■ **Aim**: Count the lines in the material below that contain the string "trên", treating uppercase and lowercase as different. Reply with the number alone.

■ **Data rows**:
================================

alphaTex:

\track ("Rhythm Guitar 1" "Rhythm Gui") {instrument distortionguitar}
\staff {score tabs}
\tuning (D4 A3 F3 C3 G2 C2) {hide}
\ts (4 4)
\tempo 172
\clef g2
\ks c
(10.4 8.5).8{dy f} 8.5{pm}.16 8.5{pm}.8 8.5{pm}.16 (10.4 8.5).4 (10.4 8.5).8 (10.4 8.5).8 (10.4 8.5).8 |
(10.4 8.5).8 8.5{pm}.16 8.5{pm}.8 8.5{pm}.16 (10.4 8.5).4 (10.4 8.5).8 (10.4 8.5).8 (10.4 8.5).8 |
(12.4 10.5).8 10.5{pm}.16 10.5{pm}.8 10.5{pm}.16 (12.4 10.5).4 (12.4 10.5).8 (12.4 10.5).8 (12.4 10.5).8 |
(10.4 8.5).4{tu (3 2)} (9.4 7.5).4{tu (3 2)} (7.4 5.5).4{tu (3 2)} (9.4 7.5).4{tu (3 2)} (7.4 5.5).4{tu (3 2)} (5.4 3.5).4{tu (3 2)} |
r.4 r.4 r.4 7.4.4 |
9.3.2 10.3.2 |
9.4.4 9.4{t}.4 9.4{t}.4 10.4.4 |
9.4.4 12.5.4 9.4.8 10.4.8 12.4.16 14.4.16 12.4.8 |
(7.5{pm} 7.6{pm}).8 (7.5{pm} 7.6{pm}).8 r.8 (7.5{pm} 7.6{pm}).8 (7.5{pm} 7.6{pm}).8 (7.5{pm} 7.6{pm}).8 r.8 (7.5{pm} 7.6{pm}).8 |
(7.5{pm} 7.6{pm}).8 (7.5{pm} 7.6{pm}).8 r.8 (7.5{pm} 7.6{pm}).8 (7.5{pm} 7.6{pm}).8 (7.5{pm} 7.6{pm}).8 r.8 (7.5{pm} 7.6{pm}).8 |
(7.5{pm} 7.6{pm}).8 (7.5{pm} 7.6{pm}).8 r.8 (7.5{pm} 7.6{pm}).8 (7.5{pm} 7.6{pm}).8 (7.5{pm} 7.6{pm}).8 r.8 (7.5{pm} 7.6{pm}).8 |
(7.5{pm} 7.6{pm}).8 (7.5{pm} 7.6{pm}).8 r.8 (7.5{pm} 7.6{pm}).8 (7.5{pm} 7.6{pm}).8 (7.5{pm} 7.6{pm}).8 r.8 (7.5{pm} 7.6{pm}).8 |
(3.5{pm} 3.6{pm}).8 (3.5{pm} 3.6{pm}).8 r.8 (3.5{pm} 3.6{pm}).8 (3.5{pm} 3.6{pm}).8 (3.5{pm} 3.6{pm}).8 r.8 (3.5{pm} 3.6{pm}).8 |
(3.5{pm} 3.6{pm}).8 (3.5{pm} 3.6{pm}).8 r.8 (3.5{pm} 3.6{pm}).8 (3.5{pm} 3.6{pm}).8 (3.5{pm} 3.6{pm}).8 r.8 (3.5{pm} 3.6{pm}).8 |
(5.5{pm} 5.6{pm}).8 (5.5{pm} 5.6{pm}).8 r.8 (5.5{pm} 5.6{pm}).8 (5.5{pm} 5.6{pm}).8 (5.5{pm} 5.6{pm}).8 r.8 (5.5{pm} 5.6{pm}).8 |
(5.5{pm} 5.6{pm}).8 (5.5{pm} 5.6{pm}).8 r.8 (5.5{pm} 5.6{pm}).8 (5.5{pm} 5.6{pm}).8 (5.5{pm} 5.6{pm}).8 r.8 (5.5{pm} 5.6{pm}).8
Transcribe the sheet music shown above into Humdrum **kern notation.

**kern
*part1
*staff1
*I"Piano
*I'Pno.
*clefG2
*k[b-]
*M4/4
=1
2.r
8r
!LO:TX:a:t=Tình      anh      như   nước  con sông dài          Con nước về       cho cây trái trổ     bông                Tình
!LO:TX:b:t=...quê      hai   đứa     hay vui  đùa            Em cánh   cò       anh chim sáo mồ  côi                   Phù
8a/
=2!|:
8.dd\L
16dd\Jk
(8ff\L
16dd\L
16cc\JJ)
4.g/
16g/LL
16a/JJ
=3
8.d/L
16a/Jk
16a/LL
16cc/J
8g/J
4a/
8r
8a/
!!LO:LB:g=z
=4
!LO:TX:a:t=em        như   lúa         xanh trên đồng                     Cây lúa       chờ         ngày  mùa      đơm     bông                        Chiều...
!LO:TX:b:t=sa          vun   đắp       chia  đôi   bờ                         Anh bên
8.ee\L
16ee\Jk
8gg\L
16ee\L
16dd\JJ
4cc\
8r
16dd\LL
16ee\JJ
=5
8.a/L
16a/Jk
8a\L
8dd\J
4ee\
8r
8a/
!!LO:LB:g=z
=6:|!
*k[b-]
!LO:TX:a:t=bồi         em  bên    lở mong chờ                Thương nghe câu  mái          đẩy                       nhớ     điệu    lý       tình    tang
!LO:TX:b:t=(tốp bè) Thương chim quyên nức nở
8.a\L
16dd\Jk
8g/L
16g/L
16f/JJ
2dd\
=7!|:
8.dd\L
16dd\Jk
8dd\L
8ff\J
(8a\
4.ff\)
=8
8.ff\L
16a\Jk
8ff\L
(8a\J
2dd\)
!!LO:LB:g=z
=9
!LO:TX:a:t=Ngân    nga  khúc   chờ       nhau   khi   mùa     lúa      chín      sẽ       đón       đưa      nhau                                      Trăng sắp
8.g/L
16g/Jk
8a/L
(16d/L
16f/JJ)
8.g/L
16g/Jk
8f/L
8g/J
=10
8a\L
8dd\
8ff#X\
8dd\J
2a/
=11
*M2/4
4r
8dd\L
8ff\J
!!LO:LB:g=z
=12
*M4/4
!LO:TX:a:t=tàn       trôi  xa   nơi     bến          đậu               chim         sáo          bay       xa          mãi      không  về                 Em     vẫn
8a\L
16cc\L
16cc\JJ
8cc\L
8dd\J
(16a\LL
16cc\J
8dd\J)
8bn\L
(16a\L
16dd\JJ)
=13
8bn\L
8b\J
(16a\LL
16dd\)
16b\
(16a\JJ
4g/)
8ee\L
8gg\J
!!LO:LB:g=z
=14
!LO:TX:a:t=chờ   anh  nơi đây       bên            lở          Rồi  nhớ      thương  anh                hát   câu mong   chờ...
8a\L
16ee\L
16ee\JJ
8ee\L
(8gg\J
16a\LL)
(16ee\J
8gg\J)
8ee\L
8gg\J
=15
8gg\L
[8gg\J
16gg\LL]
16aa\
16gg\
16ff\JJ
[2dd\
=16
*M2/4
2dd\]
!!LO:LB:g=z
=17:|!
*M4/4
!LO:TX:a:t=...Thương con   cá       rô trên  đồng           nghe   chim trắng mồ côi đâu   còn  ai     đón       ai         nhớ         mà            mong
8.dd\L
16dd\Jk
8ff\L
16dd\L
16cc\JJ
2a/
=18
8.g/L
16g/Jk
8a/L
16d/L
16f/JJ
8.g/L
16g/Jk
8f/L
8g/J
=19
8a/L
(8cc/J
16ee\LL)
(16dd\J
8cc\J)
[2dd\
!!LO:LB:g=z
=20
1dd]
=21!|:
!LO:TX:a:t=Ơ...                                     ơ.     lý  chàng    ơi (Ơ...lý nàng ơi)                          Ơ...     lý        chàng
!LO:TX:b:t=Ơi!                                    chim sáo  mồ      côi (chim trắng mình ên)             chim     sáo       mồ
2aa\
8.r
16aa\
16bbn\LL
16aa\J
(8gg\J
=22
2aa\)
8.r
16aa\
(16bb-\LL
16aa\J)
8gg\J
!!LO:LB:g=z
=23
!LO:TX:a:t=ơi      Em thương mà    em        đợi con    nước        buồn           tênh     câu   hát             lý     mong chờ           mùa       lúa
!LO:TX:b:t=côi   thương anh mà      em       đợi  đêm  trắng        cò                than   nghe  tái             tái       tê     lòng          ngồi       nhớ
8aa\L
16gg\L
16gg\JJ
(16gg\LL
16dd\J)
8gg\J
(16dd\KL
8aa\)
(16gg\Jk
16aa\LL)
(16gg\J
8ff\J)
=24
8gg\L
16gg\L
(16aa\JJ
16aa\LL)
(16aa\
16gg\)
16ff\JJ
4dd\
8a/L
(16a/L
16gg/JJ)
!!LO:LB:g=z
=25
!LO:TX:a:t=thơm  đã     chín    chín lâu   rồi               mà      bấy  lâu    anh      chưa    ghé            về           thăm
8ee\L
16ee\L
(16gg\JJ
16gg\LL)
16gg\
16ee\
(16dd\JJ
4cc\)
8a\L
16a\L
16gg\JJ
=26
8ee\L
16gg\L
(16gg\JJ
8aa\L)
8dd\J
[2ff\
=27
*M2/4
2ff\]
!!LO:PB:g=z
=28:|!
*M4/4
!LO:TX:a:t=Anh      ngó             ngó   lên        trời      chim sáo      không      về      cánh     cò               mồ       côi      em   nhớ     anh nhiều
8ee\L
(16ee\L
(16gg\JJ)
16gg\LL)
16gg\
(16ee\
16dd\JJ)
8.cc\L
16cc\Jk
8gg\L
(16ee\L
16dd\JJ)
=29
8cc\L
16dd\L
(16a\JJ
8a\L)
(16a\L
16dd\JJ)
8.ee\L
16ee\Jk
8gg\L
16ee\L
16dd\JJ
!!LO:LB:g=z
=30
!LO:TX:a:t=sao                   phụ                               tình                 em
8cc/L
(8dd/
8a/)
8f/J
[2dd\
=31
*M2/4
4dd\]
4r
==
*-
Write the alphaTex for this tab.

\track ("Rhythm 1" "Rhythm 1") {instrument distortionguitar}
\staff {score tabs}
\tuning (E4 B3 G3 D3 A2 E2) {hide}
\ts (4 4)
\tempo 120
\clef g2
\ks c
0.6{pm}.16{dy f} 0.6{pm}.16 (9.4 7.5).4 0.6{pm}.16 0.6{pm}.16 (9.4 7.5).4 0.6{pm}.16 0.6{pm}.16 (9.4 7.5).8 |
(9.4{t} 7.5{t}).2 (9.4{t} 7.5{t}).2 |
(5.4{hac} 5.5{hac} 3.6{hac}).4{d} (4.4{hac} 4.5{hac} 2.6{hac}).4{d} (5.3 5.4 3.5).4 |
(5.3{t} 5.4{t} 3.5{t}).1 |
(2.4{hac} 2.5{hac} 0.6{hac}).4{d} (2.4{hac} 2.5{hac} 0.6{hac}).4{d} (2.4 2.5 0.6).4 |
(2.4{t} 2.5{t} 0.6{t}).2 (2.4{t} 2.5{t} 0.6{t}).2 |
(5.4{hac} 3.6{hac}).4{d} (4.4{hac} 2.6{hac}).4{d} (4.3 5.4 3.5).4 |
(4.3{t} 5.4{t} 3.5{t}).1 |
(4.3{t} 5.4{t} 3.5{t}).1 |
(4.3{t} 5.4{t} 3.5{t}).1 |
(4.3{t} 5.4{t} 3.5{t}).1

================================

■ **Result of this exercise**: 2